An authoritative and gorgeously illustrated survey of Victorian jewelry that focuses on "secondary" jewelry, characterized by bold, playful, romantic and modern designs. The many styles of Victorian jewelry presented in this volume are selected from the best collections in the United States and abroad, and shown here in specially commissioned, exclusive color photographs. The photographs showcase the glorious color and style of the rich variety of materials, including Scottish Agate, malachite, and granite, the amazingly modern niello, and the stark black beauty of Whitby jet. For more than half a century, during the reign of Queen Victoria, England and Europe produced some of the most delightful flights of fancy that jewelry has ever taken. Long ignored because of the intrinsic worthlessness of its various materials, today these pieces are increasingly prized for their beauty and workmanship. Surprisingly, this period in jewelry--making did not follow the fussy, overly ornate style that characterized the Victorian era, but rather promoted bold, playful, romantic and "modern" styles.
Some of the most unusual pieces were constructed with materials including hair, lava, coal iron, and aluminum. The text gives authoritative and fascinating historical context to the uses of these materials and designs. Many of the most sought-after pieces are made of silver, and popular designs include stars, anchors, hearts, bows and outstretched hands.

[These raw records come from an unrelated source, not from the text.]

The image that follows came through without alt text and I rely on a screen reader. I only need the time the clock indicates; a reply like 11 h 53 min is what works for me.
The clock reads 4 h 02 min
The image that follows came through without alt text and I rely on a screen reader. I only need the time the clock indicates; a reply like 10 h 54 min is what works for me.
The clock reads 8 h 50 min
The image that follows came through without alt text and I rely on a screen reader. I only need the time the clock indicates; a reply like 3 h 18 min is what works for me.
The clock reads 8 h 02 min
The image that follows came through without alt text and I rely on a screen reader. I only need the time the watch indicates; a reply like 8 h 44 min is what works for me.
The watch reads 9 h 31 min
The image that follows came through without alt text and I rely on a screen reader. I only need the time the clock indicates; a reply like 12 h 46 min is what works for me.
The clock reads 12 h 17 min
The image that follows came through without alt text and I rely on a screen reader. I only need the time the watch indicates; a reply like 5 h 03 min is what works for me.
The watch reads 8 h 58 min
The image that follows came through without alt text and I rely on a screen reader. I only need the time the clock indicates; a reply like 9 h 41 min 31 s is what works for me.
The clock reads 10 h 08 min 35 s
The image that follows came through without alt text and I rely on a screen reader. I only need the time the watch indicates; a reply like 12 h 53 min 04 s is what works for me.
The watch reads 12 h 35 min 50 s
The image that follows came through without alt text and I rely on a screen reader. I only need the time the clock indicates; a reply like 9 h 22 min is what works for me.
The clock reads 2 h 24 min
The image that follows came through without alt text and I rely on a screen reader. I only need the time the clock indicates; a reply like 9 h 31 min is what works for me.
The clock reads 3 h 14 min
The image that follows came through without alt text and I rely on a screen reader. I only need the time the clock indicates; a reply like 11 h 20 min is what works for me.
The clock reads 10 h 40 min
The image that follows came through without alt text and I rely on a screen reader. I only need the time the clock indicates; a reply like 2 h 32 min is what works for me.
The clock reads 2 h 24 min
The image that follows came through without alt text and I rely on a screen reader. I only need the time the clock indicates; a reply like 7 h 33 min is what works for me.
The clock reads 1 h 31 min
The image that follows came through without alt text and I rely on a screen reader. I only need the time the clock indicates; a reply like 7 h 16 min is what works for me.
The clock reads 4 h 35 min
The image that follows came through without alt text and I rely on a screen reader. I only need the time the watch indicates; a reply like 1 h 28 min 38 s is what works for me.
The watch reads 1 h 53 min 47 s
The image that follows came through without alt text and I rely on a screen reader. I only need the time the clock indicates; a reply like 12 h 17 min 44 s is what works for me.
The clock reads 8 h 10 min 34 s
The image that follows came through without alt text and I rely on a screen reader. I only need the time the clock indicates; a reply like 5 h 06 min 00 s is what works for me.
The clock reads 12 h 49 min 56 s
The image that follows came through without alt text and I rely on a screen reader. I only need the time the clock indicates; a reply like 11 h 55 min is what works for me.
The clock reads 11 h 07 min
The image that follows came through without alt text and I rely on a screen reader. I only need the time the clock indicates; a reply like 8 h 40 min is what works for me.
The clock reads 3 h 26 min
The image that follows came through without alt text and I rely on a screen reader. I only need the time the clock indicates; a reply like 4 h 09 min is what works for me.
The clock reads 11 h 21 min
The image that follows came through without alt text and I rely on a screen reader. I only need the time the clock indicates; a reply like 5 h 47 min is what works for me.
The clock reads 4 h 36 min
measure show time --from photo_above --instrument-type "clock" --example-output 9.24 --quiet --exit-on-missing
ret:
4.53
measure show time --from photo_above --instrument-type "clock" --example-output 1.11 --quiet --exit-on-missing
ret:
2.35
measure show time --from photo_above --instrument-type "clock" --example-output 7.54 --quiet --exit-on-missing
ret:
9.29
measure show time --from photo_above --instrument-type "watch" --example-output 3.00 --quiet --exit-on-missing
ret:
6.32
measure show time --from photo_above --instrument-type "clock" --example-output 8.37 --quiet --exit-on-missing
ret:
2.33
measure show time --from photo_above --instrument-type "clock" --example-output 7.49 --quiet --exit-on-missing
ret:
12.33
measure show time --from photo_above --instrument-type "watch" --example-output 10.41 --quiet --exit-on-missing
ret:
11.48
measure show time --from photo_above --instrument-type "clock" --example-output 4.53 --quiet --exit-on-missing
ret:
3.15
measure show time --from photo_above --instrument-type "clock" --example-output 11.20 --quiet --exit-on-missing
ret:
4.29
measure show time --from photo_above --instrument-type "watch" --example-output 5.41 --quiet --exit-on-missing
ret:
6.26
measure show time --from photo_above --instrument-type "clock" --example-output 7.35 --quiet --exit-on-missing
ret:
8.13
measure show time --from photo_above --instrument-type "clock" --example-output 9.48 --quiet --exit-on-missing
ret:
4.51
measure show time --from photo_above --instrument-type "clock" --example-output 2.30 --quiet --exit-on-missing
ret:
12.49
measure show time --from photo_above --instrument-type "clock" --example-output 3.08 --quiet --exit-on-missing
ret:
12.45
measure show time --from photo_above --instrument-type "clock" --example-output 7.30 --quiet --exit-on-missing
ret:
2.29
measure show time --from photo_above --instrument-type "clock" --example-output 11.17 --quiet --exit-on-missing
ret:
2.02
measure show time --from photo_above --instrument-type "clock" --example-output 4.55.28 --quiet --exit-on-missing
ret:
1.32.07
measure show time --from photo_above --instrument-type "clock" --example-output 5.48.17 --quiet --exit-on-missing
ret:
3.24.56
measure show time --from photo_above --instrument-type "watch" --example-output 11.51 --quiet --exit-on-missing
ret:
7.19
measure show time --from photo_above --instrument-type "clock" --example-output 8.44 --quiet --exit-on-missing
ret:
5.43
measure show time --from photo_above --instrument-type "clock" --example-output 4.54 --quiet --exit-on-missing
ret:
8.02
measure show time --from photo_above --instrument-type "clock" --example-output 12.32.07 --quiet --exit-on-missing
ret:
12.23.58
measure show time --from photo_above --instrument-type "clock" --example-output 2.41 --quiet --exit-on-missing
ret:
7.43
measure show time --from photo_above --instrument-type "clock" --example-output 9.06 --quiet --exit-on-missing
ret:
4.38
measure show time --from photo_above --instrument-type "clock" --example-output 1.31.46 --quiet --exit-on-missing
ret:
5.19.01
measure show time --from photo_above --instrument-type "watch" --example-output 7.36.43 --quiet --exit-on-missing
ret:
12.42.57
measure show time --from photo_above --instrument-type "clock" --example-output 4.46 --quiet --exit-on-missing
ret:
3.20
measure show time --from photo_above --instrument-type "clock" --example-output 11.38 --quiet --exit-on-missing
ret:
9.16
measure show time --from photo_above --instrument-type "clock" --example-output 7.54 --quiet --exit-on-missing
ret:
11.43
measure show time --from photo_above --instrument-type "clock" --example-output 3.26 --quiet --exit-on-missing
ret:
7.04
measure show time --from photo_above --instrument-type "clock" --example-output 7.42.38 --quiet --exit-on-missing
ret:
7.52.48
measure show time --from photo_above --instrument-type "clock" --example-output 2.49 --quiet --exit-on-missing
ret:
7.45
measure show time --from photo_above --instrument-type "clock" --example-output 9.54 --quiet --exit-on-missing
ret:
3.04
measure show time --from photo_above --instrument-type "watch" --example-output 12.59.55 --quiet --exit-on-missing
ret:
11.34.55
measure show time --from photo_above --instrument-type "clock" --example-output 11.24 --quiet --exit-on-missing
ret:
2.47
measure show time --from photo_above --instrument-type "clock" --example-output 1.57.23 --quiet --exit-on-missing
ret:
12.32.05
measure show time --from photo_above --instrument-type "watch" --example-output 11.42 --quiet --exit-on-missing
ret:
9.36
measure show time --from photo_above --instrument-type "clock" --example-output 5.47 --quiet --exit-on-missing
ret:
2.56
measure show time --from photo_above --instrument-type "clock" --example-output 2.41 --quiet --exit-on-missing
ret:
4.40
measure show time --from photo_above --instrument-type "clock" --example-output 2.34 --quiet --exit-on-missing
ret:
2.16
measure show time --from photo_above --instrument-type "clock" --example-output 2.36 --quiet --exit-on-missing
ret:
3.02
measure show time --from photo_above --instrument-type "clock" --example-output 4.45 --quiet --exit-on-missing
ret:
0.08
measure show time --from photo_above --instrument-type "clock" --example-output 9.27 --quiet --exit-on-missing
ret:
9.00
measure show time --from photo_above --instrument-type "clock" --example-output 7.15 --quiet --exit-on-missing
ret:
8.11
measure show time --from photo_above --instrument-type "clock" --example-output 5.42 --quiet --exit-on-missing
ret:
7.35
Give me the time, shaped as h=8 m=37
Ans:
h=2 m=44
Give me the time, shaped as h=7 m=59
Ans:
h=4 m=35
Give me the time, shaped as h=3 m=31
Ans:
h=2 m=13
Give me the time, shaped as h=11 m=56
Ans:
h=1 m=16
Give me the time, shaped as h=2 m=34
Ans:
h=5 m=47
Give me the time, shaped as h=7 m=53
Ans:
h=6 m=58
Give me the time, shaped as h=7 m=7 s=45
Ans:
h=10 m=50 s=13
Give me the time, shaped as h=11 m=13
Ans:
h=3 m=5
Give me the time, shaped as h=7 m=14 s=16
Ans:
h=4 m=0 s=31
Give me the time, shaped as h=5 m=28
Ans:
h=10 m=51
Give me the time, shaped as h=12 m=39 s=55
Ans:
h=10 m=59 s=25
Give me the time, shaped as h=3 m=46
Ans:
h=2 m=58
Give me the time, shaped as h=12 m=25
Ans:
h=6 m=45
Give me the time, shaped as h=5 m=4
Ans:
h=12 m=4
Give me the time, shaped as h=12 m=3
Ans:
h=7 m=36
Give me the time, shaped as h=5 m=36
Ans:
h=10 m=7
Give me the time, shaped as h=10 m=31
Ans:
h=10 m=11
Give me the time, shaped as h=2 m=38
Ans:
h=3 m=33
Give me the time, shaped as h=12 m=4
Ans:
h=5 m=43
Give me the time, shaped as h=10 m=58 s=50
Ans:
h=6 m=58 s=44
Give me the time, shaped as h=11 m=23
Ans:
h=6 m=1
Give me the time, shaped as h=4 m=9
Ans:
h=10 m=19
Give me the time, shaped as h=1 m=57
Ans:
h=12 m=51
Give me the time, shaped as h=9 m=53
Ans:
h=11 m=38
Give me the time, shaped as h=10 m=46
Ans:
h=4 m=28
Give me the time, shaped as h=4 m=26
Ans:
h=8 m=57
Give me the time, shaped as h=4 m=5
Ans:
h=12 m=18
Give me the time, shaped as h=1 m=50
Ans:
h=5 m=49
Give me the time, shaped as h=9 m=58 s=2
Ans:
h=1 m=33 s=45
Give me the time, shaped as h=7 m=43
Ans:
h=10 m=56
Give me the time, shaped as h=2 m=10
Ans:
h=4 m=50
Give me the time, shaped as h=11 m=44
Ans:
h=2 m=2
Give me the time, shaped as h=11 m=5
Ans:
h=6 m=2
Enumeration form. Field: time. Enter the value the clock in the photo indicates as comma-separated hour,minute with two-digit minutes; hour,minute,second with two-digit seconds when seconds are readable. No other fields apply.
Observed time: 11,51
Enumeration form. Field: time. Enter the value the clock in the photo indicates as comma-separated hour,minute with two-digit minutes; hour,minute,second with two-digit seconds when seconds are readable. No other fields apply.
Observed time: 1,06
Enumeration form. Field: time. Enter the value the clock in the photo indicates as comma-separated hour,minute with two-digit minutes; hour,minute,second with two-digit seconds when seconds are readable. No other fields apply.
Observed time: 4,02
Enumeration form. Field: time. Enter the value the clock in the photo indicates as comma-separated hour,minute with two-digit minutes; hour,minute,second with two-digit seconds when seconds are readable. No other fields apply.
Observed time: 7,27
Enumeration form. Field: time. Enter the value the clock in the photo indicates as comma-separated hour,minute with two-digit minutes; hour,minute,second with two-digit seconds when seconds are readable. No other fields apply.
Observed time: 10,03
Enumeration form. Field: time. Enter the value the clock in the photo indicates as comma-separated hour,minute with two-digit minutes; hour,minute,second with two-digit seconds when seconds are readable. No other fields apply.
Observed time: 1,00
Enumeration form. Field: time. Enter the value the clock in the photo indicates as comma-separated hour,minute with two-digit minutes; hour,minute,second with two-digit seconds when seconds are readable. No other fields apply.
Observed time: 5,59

Ginny Reddington Dawes, formerly a singer with a rock and roll band, is an accomplished songwriter and the composer of many well--known advertising jingles. Corinne Alster Davidov is a painter whose works have been widely exhibited, here and abroad. Both authors are avid collectors of Victorian jewelry, and private dealers tuned into up--and--coming trends in collectibles. This is their second collaboration; their first was The Bakelite Jewelry Book, from Abbeville Press.